Practical insights for compliance and ethics professionals and commentary on the intersection of compliance and culture.

Round-up on higher education compliance

Many of the challenges of modern society in general are writ large in the world of higher education. The obstacles to ethical decision-making that are prevalent for individuals and organizations in business are also present in the educational environment. Campus culture often represents a microcosm of culture at large, with many complex social dynamics playing out in close quarters. Students as well as educators and administrators are confronted by complicated moral dilemmas as generational divides and differing expectations for justice, integrity, and duty of care coexist.
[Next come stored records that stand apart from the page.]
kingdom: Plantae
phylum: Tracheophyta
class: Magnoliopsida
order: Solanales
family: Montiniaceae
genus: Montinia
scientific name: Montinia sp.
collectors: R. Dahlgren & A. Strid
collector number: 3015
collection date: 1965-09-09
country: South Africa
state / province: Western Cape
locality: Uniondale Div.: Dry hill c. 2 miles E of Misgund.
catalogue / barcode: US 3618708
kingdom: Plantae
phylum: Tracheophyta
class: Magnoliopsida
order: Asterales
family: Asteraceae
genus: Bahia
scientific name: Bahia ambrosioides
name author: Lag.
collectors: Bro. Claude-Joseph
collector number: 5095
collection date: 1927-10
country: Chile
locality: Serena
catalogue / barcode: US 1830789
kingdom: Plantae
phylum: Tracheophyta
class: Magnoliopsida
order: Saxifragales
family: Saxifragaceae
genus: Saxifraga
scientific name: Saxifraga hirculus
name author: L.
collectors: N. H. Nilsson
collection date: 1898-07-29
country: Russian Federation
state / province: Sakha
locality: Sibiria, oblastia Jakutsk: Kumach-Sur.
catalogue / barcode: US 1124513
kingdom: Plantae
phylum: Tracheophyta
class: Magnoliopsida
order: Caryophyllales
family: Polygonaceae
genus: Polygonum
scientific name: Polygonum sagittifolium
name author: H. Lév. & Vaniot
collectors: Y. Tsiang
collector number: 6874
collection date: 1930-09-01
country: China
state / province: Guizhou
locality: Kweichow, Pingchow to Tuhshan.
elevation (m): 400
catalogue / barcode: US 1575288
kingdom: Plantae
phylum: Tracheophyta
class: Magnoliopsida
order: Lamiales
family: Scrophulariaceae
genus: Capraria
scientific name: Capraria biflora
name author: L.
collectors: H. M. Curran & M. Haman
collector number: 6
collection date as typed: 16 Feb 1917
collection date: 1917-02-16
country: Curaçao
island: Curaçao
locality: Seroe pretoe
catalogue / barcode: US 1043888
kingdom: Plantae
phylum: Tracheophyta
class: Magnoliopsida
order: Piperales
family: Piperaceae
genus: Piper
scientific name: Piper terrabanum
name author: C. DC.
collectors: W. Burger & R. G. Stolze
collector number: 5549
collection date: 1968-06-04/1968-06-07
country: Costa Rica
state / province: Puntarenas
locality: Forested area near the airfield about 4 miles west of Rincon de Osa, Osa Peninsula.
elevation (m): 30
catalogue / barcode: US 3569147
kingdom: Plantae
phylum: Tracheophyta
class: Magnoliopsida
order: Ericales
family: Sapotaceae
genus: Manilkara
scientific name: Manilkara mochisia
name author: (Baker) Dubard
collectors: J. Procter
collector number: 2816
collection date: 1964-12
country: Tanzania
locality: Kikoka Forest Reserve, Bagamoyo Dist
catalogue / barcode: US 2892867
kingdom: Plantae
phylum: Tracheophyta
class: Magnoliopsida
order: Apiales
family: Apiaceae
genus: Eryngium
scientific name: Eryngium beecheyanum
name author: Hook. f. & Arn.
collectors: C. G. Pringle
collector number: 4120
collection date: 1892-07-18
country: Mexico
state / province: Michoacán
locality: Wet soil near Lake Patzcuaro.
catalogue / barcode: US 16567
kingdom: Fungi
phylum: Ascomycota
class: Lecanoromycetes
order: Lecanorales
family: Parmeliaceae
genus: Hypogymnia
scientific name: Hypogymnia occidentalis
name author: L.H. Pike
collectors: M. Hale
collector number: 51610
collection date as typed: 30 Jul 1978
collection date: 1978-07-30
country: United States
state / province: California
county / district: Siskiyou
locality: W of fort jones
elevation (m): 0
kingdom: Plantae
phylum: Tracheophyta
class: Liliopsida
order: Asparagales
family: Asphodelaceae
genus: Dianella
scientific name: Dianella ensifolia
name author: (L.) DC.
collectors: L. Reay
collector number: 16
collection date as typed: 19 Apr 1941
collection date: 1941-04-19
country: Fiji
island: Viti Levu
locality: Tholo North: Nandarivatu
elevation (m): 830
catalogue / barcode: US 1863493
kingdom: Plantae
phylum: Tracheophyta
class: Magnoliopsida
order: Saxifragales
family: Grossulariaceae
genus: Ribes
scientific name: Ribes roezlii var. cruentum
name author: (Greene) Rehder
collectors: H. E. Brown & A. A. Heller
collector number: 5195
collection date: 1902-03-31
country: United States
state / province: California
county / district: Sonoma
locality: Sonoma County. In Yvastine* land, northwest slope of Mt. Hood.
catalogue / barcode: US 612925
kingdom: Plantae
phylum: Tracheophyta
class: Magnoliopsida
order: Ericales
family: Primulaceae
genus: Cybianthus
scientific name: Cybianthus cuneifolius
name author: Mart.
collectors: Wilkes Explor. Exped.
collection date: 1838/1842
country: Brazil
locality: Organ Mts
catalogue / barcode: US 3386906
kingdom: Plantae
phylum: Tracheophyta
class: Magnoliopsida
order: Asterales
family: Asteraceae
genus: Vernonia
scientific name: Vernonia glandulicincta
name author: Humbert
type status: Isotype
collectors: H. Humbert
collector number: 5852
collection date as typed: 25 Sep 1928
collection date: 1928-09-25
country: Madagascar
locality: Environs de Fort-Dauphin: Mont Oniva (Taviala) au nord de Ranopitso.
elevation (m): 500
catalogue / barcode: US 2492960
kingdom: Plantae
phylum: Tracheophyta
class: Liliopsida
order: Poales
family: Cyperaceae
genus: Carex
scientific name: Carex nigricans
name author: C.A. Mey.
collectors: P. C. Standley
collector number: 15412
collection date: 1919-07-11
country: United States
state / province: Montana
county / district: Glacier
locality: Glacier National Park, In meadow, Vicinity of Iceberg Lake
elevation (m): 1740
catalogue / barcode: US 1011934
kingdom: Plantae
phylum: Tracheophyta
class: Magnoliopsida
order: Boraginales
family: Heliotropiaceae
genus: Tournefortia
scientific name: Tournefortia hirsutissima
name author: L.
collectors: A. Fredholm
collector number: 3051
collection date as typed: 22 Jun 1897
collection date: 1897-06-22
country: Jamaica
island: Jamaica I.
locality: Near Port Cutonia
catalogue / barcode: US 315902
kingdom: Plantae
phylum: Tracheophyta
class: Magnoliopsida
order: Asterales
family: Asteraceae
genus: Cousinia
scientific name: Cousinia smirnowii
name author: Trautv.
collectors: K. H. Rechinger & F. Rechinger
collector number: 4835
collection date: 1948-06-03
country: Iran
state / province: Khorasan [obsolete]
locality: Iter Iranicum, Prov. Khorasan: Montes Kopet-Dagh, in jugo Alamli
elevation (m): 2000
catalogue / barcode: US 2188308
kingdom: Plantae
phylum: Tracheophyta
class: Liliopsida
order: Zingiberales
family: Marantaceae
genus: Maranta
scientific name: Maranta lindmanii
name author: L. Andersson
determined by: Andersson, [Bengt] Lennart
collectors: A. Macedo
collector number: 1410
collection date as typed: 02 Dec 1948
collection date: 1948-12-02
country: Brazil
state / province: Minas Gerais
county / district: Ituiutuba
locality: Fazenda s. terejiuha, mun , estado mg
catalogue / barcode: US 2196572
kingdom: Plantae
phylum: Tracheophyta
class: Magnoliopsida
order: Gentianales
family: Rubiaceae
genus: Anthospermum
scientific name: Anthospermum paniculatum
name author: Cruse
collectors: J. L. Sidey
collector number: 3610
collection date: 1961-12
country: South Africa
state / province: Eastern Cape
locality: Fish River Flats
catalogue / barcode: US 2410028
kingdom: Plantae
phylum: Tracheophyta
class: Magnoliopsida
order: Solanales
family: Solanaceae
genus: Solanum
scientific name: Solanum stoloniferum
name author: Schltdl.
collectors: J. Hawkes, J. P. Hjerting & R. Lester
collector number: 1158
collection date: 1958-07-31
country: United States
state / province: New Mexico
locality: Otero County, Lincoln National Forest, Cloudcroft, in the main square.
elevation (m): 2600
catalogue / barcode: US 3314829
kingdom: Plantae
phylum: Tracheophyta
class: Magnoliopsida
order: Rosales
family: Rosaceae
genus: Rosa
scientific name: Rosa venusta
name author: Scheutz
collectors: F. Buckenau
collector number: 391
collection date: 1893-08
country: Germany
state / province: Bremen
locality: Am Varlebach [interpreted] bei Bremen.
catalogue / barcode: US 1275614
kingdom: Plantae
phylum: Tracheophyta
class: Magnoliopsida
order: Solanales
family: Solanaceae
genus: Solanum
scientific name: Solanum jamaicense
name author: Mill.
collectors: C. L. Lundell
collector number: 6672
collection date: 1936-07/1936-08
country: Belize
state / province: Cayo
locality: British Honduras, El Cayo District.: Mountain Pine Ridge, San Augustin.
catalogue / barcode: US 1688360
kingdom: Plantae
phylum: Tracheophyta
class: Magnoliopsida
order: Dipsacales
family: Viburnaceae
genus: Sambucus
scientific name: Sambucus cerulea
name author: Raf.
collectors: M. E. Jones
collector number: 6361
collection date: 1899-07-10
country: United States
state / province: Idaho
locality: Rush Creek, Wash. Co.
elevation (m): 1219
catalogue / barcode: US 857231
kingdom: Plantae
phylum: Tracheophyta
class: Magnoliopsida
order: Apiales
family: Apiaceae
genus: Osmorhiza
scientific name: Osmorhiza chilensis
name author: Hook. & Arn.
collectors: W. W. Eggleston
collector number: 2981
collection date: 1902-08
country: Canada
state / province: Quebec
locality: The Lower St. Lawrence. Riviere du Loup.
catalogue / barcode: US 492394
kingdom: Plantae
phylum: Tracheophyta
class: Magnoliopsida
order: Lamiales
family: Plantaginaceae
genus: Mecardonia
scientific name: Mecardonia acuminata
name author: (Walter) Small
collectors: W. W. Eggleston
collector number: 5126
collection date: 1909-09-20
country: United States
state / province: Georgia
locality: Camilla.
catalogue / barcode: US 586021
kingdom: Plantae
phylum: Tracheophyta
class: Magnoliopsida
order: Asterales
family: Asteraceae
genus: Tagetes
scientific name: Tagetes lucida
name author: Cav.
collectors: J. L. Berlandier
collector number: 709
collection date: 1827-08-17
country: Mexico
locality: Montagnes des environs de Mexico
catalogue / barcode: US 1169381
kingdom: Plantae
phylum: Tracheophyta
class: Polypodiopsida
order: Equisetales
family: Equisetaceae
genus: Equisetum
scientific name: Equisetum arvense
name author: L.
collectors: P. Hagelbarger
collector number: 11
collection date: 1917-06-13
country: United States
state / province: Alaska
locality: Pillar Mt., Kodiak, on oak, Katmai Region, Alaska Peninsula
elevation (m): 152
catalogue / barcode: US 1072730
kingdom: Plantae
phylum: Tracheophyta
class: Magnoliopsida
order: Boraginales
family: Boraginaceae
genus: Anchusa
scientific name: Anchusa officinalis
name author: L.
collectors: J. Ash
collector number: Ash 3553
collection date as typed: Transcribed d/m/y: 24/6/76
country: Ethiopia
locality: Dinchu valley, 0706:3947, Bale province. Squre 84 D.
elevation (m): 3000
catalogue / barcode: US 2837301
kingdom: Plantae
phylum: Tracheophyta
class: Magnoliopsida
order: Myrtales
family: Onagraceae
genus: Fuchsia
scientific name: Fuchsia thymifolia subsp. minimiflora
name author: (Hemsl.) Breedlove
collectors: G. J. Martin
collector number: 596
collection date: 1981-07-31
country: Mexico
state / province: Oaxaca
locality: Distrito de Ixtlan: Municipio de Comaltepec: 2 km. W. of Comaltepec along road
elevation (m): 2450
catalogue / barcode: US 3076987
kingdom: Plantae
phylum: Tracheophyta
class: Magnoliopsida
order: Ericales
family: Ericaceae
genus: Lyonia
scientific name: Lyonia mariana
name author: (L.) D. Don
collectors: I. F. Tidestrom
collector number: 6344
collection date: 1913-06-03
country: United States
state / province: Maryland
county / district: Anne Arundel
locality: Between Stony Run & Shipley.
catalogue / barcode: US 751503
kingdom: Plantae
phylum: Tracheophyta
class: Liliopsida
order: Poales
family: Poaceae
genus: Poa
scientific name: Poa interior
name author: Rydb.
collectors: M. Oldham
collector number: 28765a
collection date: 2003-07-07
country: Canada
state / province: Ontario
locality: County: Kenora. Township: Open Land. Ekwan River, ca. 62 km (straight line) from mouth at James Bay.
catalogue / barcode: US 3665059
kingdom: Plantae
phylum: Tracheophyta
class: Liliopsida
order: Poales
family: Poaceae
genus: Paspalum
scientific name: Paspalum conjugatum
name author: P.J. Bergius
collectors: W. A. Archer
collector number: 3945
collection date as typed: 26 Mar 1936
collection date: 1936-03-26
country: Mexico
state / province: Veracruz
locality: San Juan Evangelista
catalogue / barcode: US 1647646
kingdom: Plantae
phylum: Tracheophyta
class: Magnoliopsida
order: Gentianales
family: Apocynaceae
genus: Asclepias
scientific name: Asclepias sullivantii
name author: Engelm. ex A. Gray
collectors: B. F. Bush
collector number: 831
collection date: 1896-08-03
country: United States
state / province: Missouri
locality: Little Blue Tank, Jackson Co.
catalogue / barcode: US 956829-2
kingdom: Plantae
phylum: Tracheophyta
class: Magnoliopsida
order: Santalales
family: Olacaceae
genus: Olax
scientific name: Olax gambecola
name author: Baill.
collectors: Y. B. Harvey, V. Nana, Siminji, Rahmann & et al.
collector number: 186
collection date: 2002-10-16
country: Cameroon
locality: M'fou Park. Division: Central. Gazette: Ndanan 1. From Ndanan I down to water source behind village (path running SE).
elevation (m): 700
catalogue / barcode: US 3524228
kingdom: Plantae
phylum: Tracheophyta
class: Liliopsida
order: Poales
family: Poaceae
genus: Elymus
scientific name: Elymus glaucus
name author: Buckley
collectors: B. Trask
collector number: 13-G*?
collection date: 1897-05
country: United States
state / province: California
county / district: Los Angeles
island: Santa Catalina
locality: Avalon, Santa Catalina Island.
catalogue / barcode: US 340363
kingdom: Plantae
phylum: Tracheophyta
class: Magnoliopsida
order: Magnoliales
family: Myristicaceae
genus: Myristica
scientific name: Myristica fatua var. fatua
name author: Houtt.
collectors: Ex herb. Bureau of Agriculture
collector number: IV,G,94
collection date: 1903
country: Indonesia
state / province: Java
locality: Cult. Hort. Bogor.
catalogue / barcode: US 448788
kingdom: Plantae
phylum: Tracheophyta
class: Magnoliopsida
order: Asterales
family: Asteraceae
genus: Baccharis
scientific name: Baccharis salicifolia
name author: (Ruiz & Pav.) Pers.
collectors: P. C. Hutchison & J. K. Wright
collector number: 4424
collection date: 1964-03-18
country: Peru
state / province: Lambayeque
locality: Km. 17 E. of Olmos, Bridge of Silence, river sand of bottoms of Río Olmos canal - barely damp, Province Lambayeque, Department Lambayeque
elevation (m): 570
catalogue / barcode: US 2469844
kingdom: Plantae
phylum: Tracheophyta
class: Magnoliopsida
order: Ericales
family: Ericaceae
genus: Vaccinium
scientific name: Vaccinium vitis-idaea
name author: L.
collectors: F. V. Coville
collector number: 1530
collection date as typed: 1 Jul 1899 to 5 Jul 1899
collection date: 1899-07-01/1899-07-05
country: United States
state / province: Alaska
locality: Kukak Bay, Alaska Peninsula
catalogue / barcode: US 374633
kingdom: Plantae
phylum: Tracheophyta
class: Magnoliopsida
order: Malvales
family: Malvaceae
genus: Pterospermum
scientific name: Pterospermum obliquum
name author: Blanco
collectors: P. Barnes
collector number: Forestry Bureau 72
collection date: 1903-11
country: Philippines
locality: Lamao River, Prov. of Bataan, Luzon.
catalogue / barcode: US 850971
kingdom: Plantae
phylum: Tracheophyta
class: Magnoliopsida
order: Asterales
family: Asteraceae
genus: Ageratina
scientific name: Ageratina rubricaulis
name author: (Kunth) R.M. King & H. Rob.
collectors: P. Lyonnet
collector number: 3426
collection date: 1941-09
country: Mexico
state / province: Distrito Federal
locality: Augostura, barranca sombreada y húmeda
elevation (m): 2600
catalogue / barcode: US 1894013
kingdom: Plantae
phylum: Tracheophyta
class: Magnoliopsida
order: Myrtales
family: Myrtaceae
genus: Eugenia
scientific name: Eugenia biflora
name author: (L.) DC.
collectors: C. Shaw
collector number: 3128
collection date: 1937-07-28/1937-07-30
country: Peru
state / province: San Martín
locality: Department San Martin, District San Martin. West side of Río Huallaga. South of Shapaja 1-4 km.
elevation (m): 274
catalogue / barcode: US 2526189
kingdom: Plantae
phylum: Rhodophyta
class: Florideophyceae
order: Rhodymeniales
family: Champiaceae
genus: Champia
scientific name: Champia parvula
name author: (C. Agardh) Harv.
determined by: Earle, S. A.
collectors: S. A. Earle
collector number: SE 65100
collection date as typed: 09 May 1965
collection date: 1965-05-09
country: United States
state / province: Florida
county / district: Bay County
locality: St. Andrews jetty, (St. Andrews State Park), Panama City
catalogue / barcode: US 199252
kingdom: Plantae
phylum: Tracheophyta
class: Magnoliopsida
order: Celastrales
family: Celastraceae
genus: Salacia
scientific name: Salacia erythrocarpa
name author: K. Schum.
  • In taking the administrative decision to close a popular but controversial student dormitory, the Massachusetts Institute of Technology stepped into the thorny issue of informed consent. In order to support their choice to deaccession “Senior House” as a student housing, MIT used data from student surveys that were supposed to be anonymous (but were actually tagged with geolocation information) to collect evidence that the dormitory was the source of high drug usage, low graduation rates, and other behavior deemed unsafe or unacceptable by the Chancellor’s Office. This methodology of gathering data from students and their organizations without explicit expression of the purpose and its intended usage, and the questionable decision-making that stems from it, bring into question the ethics of universities’ relations with the students for whom they are supposedly providing a supportive and inclusive community. The closure of Senior House by MIT is seen as part of a trend of university administrations to exact more control over students’ lives, including conduct they may expect to be unrelated to their educational relationship with their school, such as things that happen off-campus, when school is out of session, or even online:  A Weird MIT Dorm Dies, and a Crisis Blooms at Colleges
  • Given the insular culture that many university academic departments are known for cultivating – focused on competition and comparison and often resulting in isolation and highly politicized decision-making – hostile working environments can quickly emerge on interpersonal levels. Unlike most at-will employees in the job market at large, however, many experienced professors have security of tenure and therefore their interactions with colleagues are not always checked by their fear of reprisal that could lead to losing their jobs. In some situations this can create workplaces that value and promote individuals for their academic prowess but turn a blind eye to claims of troubling personal behavior with colleagues or even students. Universities are often accused of failing to adequately investigate these allegations or not even providing a sufficient framework for safe and effective reporting. Hierarchical departments allow powerful, tenured professors to exploit their positions, with addressing toxic behavior taking a backseat to protecting those reporting harassment:  She Was a Rising Star at a Major University. Then a Lecherous Professor Made Her Life Hell.
  • “Call-out culture” – in which people, often in groups, point out statements or actions of others that they see as problematic or abusive and take down the person in question – has been fed by the public’s appetite for controversy and the prevalence of the internet and social media, where otherwise innocuous events between friends can be broadcast all over the world for commentary, criticism, and ridicule. While understandably some of the intent of call-out culture is to suggest and reinforce more positive, informed standards for interactions in a more inclusive society, this often goes too far. Far from just being restricted to taking down those who act with the intent to cause offense, or educating those who are unaware of the real implications of things they do and say involuntarily or too casually, this culture has fostered an environment where innocent behavior is subject to ridicule and derision. In the university setting, this fear of group criticism is very destructive to creation of community. Being unable to have dialog in the classrooms and student centers of universities has a major chilling effect on sharing of views and open learning:  The Destructiveness of Call-Out Culture on Campus
  • The call-out culture trend described above between students also exists on campuses between professors and other academics. Instead of playing out on social media, this dynamic takes place from editorial boards and academics who read papers in journals, or even just commentaries on papers in journals, and then pile on to criticize the author’s intent. Leaving aside the merit of any arguments made among these groups, the dynamic is the same, of stifling dialog and using groupthink to determine which expression is acceptable or even legitimate. Often this criticism is not very informed and even extends to having the outright intent of policing which and whose ideas are considered worthy of engaging with and debating about:  Academe’s Poisonous Call-Out Culture 
  • Another impact of social media and the internet on the classroom has been the rise of the “teacher influencer” – educators who are given free educational software or equipment, and even sometimes paid in addition, to use for their students in exchange for making posts online or giving talks about the products. These teachers can argue convincingly that their students benefit from access to these products, and that their business arrangements are taken on with the sole objective of benefiting their students in a time when school supplies and improvements are vastly underprovided and underfunded.   However, the standards for disclosure of these arrangements and the handling of the potential conflicts of interest that can arise even from the most innocent, helpful intentions are uncharted ethical territory:  Silicon Valley Courts Brand-Name Teachers, Raising Ethics Issues

In many ways the academic setting, for secondary education as well as at the university level, can be seen as an incubator for these social disruptions that occur in every area of contemporary life. Educational institutions are struggling with cultural changes that redefine the responsibilities in and limits of authority. Issues of consent, safety, cultural values, and conflicts of interest all prompt compelling compliance dilemmas in the higher education domain.